### Aufgabe A
Finde in den Einträgen jede Zeile, in der das Wort „workers“ vorkommt, und schreib diese Zeilen ab.
═════ Lesetext
Reportagen

War’s das jetzt mit dem Löwinnenhof*?

Schlussakt oder neuer Anfang? Ein St. Pöltner Altstadthof kämpft um seine Zukunft.

Text: Felicia Schätzer

Am 6. Oktober 2024 endet die Tangente und damit auch die Betriebsstättengenehmigung des Löwinnenhofs* in der St. Pöltner Innenstadt. Dieser wurde in den letzten Monaten als soziokultureller Ort der Begegnung und multifunktionales Festivalzentrum genutzt. Vieles hat gut funktioniert. Nun stellt sich die Frage, was nach dem Finale der Tangente aus diesen Räumlichkeiten wird. Es heißt Bilanzziehen und Pläneschmieden.
══════════
═════ Vorliegendes Material
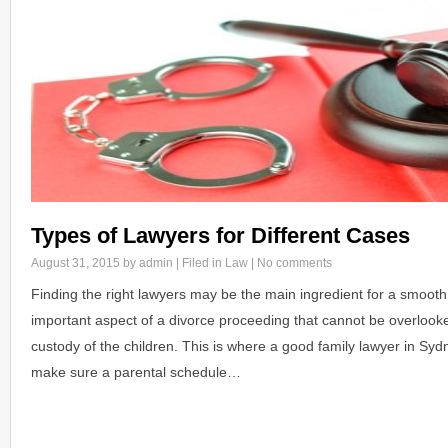
Types of Lawyers for Different Cases
August 31, 2015
by admin | Filed in
Law
|
No comments
Finding the right lawyers may be the main ingredient for a smooth
important aspect of a divorce proceeding that cannot be overlook
custody of the children. This is where a good family lawyer in Sy
make sure a parental schedule…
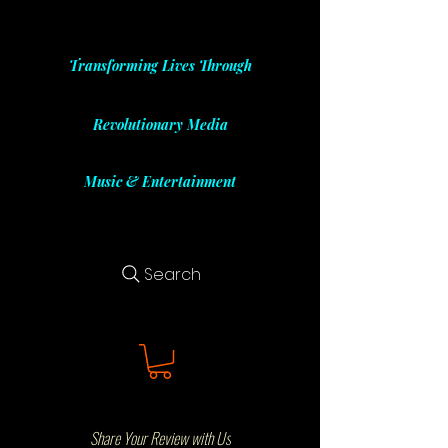
Transforming Lives Through
Revolutionary Media
Music & Entertainment
Search
Share Your Review with Us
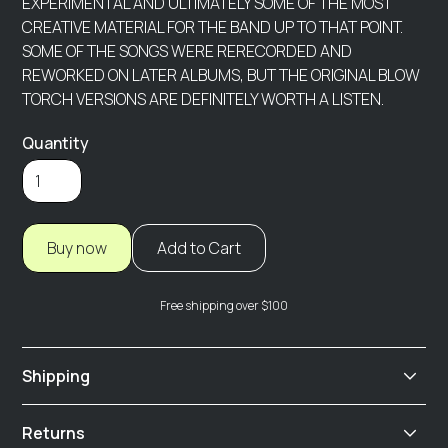
EXPERIMENTAL AND ULTIMATELY SOME OF THE MOST
CREATIVE MATERIAL FOR THE BAND UP TO THAT POINT.
SOME OF THE SONGS WERE RERECORDED AND
REWORKED ON LATER ALBUMS, BUT THE ORIGINAL BLOW
TORCH VERSIONS ARE DEFINITELY WORTH A LISTEN.
Quantity
Buy now
Free shipping over $100
Shipping
We offer fast and reliable shipping options. All orders
Returns
are processed within 2-3 business days! Digital orders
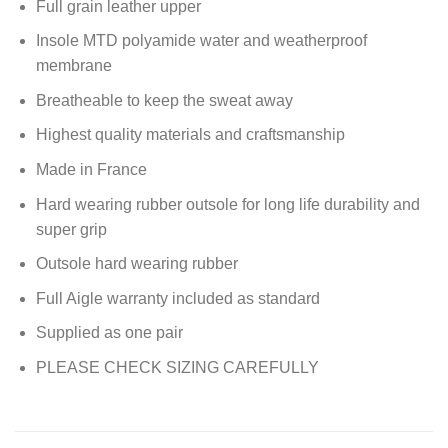
Full grain leather upper
Insole MTD polyamide water and weatherproof
membrane
Breatheable to keep the sweat away
Highest quality materials and craftsmanship
Made in France
Hard wearing rubber outsole for long life durability and
super grip
Outsole hard wearing rubber
Full Aigle warranty included as standard
Supplied as one pair
PLEASE CHECK SIZING CAREFULLY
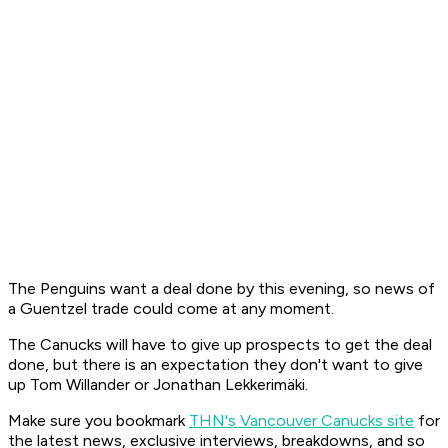
The Penguins want a deal done by this evening, so news of
a Guentzel trade could come at any moment.
The Canucks will have to give up prospects to get the deal
done, but there is an expectation they don't want to give
up Tom Willander or Jonathan Lekkerimäki.
Make sure you bookmark
THN's Vancouver Canucks site
for
the latest news, exclusive interviews, breakdowns, and so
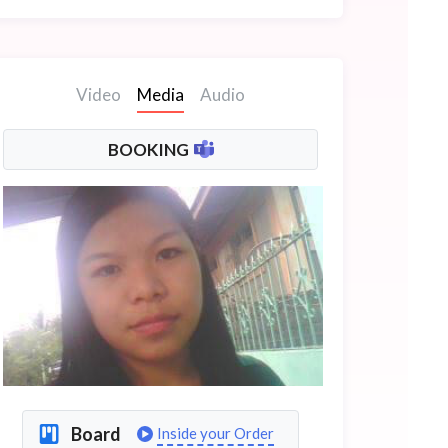
Video
Media
Audio
BOOKING
Board
Inside your Order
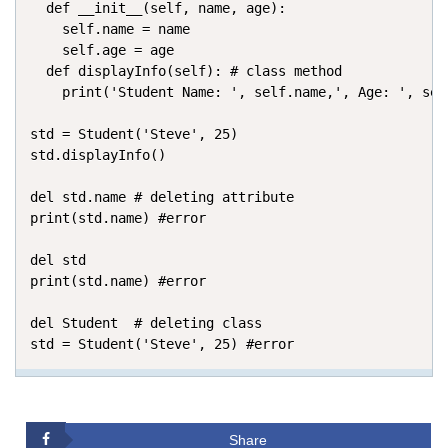
  def __init__(self, name, age): 

    self.name = name 

    self.age = age 

  def displayInfo(self): # class method

    print('Student Name: ', self.name,', Age: ', self
std = Student('Steve', 25)

std.displayInfo()

del std.name # deleting attribute

print(std.name) #error

del std

print(std.name) #error

del Student  # deleting class

std = Student('Steve', 25) #error
Share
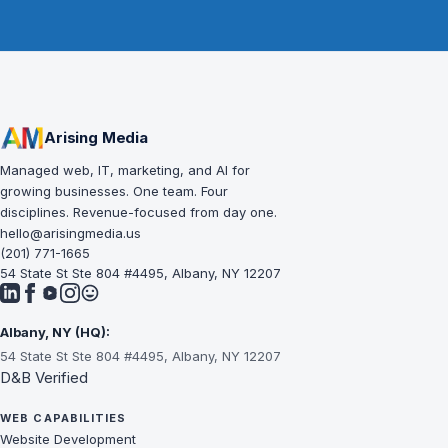
Arising Media
Managed web, IT, marketing, and AI for
growing businesses. One team. Four
disciplines. Revenue-focused from day one.
hello@arisingmedia.us
(201) 771-1665
54 State St Ste 804 #4495, Albany, NY 12207
Albany, NY (HQ):
54 State St Ste 804 #4495, Albany, NY 12207
D&B Verified
WEB CAPABILITIES
Website Development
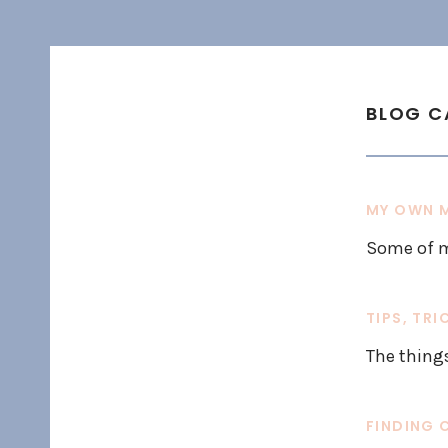
BLOG C
MY OWN M
Some of m
TIPS, TRI
The thing
FINDING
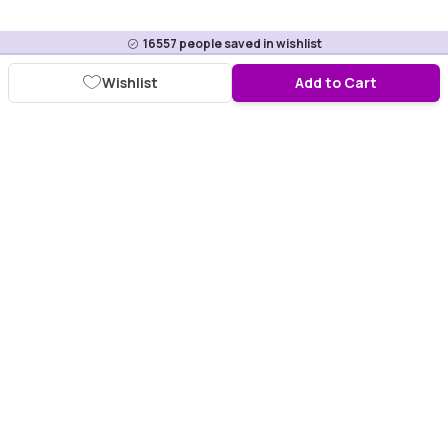
16557
people saved in wishlist
Wishlist
Add to Cart
Download Purplle App
More about online shopping at purplle.com
Connect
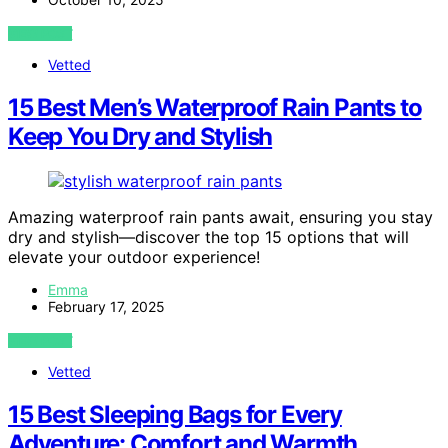
VIEW POST
Vetted
15 Best Men’s Waterproof Rain Pants to
Keep You Dry and Stylish
Amazing waterproof rain pants await, ensuring you stay
dry and stylish—discover the top 15 options that will
elevate your outdoor experience!
Emma
February 17, 2025
VIEW POST
Vetted
15 Best Sleeping Bags for Every
Adventure: Comfort and Warmth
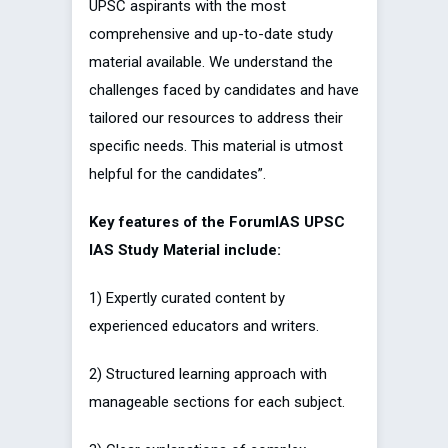
UPSC aspirants with the most
comprehensive and up-to-date study
material available. We understand the
challenges faced by candidates and have
tailored our resources to address their
specific needs. This material is utmost
helpful for the candidates”.
Key features of the ForumIAS UPSC
IAS Study Material include:
1) Expertly curated content by
experienced educators and writers.
2) Structured learning approach with
manageable sections for each subject.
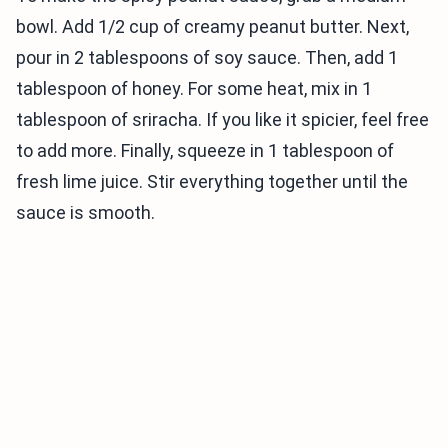
bowl. Add 1/2 cup of creamy peanut butter. Next,
pour in 2 tablespoons of soy sauce. Then, add 1
tablespoon of honey. For some heat, mix in 1
tablespoon of sriracha. If you like it spicier, feel free
to add more. Finally, squeeze in 1 tablespoon of
fresh lime juice. Stir everything together until the
sauce is smooth.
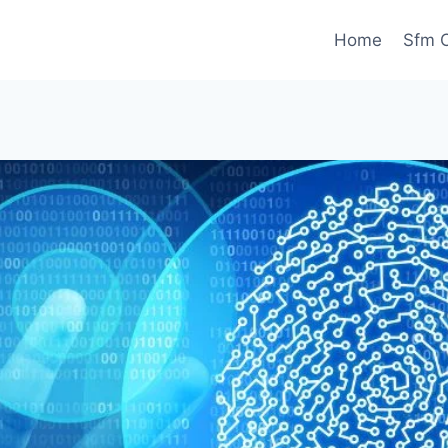
Home
Sfm C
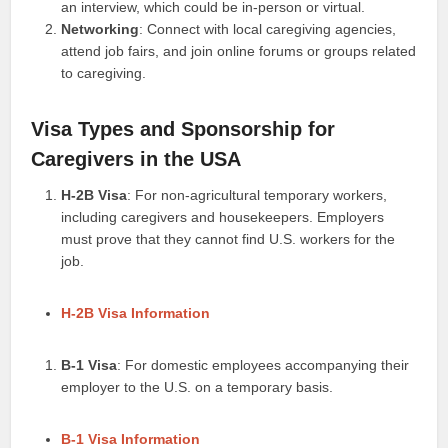
an interview, which could be in-person or virtual.
Networking
: Connect with local caregiving agencies,
attend job fairs, and join online forums or groups related
to caregiving.
Visa Types and Sponsorship for
Caregivers in the USA
H-2B Visa
: For non-agricultural temporary workers,
including caregivers and housekeepers. Employers
must prove that they cannot find U.S. workers for the
job.
H-2B Visa Information
B-1 Visa
: For domestic employees accompanying their
employer to the U.S. on a temporary basis.
B-1 Visa Information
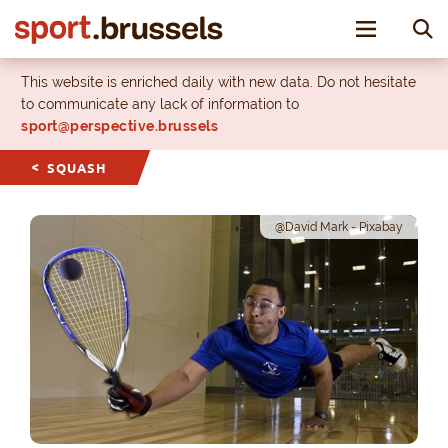
Toggle nav
This website is enriched daily with new data. Do not hesitate
to communicate any lack of information to
sport@perspective.brussels
SQUASH
@David Mark - Pixabay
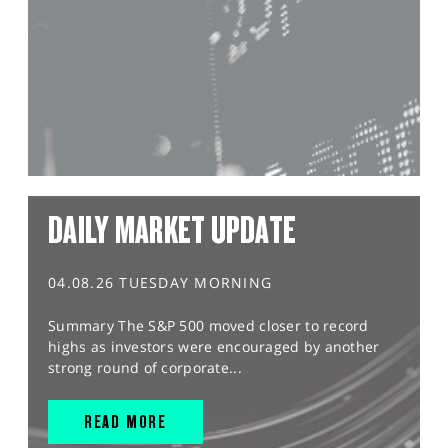
DAILY MARKET UPDATE
04.08.26 TUESDAY MORNING
Summary The S&P 500 moved closer to record
highs as investors were encouraged by another
strong round of corporate...
READ MORE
══════════
### Aufgabe B
Beantworte anhand des Textes über den Löwinnenhof kurz diese Fragen:
(i) An welchem Tag endet die Tangente?
(ii) Wofür wurde der Löwinnenhof in den letzten Monaten genutzt?
(iii) In welcher Stadt liegt der Hof?

### Lösung A
: For non-agricultural temporary workers,
must prove that they cannot find U.S. workers for the

### Lösung B
(i) Am 6. Oktober 2024.
(ii) Als soziokultureller Ort der Begegnung und multifunktionales Festivalzentrum.
(iii) In St. Pölten.